The house would contain no specific information; it had not been worth searching. And yet it possessed something less definable. It was not just the facts and figures of the past that he needed to know, but its shape and feel. Mary Greene had grown up there. Her father had been part of that great post–Civil War exodus from the farms to the cities. Her childhood had been hard, but it may well have been happy. Stevedores earned a living wage. Once upon a time, she had played on those cobbles. Her childish shouts had echoed off some of those very bricks. And then cholera carried away her parents and changed her life forever. There were at least thirty-five other stories like hers, all of which ended so cruelly in that basement charnel.
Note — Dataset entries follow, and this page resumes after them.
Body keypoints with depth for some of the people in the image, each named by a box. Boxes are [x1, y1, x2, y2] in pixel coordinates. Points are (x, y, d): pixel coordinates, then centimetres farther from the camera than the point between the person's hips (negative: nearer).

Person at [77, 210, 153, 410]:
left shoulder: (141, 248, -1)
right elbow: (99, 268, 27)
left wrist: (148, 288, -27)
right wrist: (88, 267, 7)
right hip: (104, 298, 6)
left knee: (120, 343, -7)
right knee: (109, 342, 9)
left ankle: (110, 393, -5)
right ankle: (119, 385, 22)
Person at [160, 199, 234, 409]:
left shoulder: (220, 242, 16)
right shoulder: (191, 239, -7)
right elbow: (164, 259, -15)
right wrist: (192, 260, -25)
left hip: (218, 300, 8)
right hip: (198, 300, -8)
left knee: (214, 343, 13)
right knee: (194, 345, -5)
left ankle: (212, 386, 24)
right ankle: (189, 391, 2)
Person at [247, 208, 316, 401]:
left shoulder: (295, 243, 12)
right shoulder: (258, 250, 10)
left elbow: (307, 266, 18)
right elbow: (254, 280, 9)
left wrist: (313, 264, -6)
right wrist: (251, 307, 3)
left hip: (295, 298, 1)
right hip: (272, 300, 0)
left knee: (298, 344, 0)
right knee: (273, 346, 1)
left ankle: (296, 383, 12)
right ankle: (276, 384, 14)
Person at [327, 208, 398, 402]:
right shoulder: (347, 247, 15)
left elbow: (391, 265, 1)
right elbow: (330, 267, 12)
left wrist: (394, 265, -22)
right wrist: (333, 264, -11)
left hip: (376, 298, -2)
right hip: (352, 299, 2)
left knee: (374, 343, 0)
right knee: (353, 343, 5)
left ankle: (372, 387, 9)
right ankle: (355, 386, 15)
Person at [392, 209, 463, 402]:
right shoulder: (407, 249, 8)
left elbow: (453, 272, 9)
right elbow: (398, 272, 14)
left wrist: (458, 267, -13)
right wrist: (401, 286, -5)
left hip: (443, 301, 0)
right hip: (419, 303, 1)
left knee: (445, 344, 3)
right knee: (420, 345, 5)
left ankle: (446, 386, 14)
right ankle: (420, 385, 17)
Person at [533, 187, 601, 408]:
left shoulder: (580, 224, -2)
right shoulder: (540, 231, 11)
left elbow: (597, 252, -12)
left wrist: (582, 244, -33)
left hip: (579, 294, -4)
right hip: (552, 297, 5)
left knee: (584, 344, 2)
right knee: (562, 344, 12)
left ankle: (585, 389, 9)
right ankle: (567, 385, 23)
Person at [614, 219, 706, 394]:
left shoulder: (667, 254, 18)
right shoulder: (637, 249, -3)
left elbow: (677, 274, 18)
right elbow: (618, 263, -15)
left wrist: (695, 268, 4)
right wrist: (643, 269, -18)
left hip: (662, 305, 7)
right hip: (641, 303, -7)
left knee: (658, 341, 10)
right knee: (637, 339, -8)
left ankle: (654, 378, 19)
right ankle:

There was a faint movement at the end of the block, and Pendergast turned. An old man in black, wearing a derby hat and carrying a Gladstone bag, was painfully making his way up the sidewalk. He was bowed, moving with the help of a cane. It was almost as if Pendergast’s musings had conjured a figure out of the past. The man slowly made his way toward him, his cane making a faint tapping noise.
Pendergast watched him curiously for a moment. Then he turned back toward the Dakota, lingering a moment to allow the brisk night air to clear his mind. But there was little clarity to be found; instead there was Mary Greene, the little girl laughing on the cobbles.
SEVEN
IT HAD BEEN DAYS SINCE NORA WAS LAST IN HER LABORATORY.SHE EASED the old metal door open and flicked on the lights, pausing. Everything was as she had left it. A white table ran along the far wall: binocular microscope, flotation kit, computer. To the side stood black metal cabinets containing her specimens—charcoal, lithics, bone, other organics. The still air smelled of dust, with a faint overlay of smoke, pi?on, juniper. It momentarily made her homesick for New Mexico. What was she doing in New York City, anyway? She was a Southwestern archaeologist. Her brother, Skip, was demanding she come home to Santa Fe on almost a weekly basis. She had told Pendergast she couldn’t afford to lose her job here at the Museum. But what was the worst that could happen? She could get a position at the University of New Mexico, or Arizona State. They both had superb archaeology departments where she wouldn’t have to defend the value of her work to cretins like Brisbane.